Houseman first contends that plaintiff has failed to make the required showing, because the facts alleged are not “conscience shocking” and therefore cannot rise to the level of a constitutional violation. Aplt. Br. at 11. The “shock-the-conscience” test only applies, however, when the plaintiff asserts a substantive due process violation based on executive action that does not implicate a fundamental right. County of Sacramento v. Lewis, 523 U.S. 833, 846-47, 118 S.Ct. 1708, 140 L.Ed.2d 1043 (1998); Dubbs v. Head Start, Inc., 336 F.3d 1194, 1203 (10th Cir.2003). As we read her complaint, plaintiff does not bring her claim on the basis of substantive due process, but avers instead *783 that H.M.T. was detained in violation of her right to be free from unreasonable seizure under the Fourth and Fourteenth Amendments and without due process of law in violation of the Fifth and Fourteenth Amendments. “Where a particular Amendment provides an explicit textual source of constitutional protection against a particular sort of government behavior, that Amendment, not the more generalized notion of ‘substantive due process,’ must be the guide for analyzing these claims.” Albright v. Oliver, 510 U.S. 266, 273, 114 S.Ct. 807, 127 L.Ed.2d 114 (1994) (quotation omitted).

2. Fourth Amendment Claim

Plaintiffs Fourth Amendment claim asserts that Houseman helped seize and detain H.M.T. without a court order and without probable cause to believe that H. M.T. would be abused if she remained in her mother’s physical custody. The Fourth Amendment, which prohibits the unreasonable seizure of persons, is applicable to the actions of state social workers. Jones v. Hunt, 410 F.3d 1221, 1225 (10th Cir.2005). “With limited exceptions, a search or seizure requires either a warrant or probable cause.” Id. at 1227. 1 Houseman argues that an exception to the warrant or probable cause requirement applies here, and the seizure was reasonable, because exigent circumstances were present which obviated the need for a court order or probable cause.

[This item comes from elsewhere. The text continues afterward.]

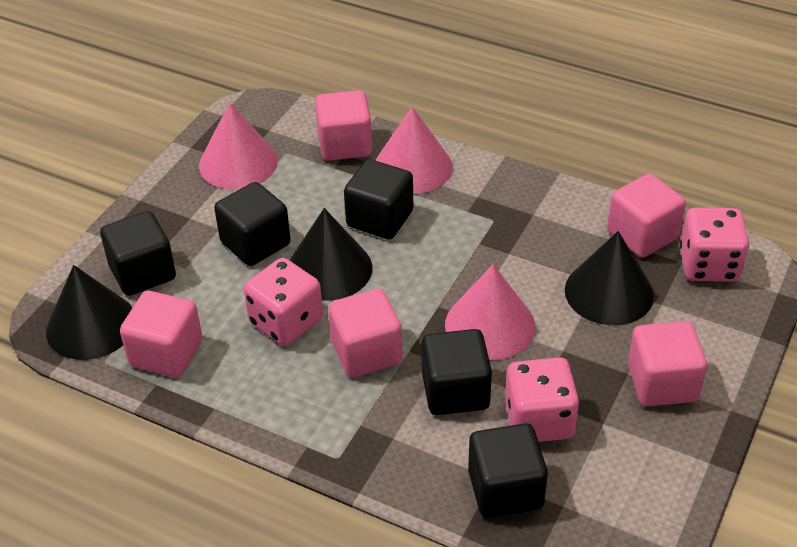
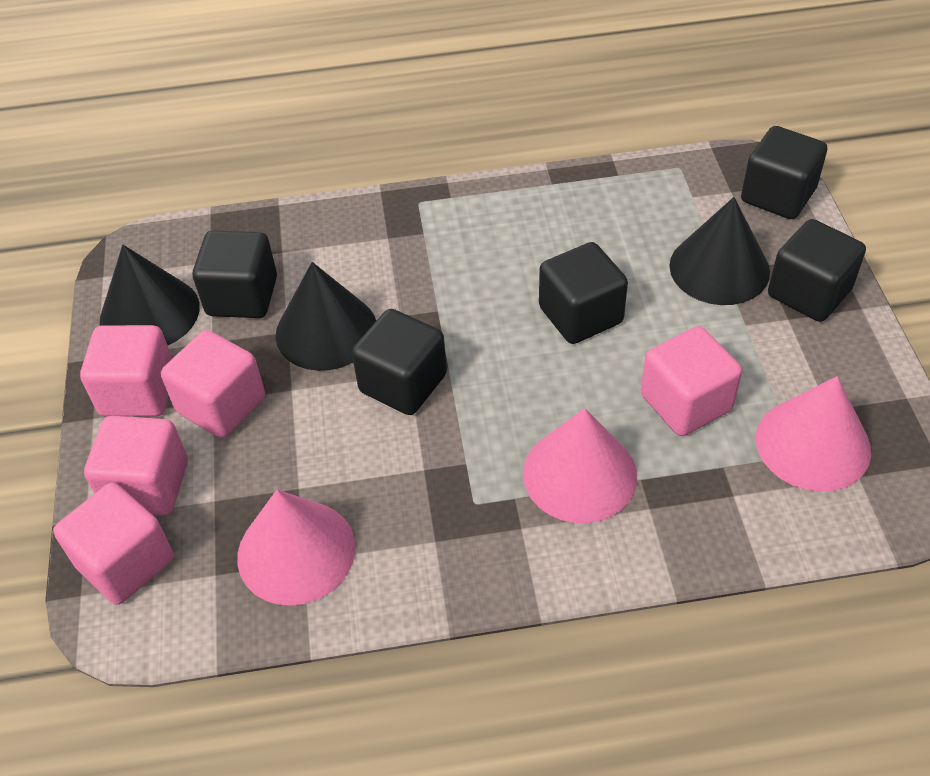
pink dice: [244,258,323,346] [505,357,579,442] [680,208,749,282] = 3 -> none = 0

Exigent circumstances may justify a warrantless seizure and detention for child protective purposes. See Roska v. Peterson, 328 F.3d 1230, 1240 (10th Cir.2003). However, “[tjhis exception is narrow, and must be jealously and carefully drawn.” Id. (quotation omitted). The facts of plaintiffs complaint, which we must take as true, do not establish that Houseman’s actions fell within this narrow exception. According to the complaint, there were no child abuse allegations raised against Ms. Burgess, who knew nothing of the alleged sexual abuse. No charges were ever filed against Ms. Burgess alleging that she failed to protect H.M.T. or that she exposed H.M.T.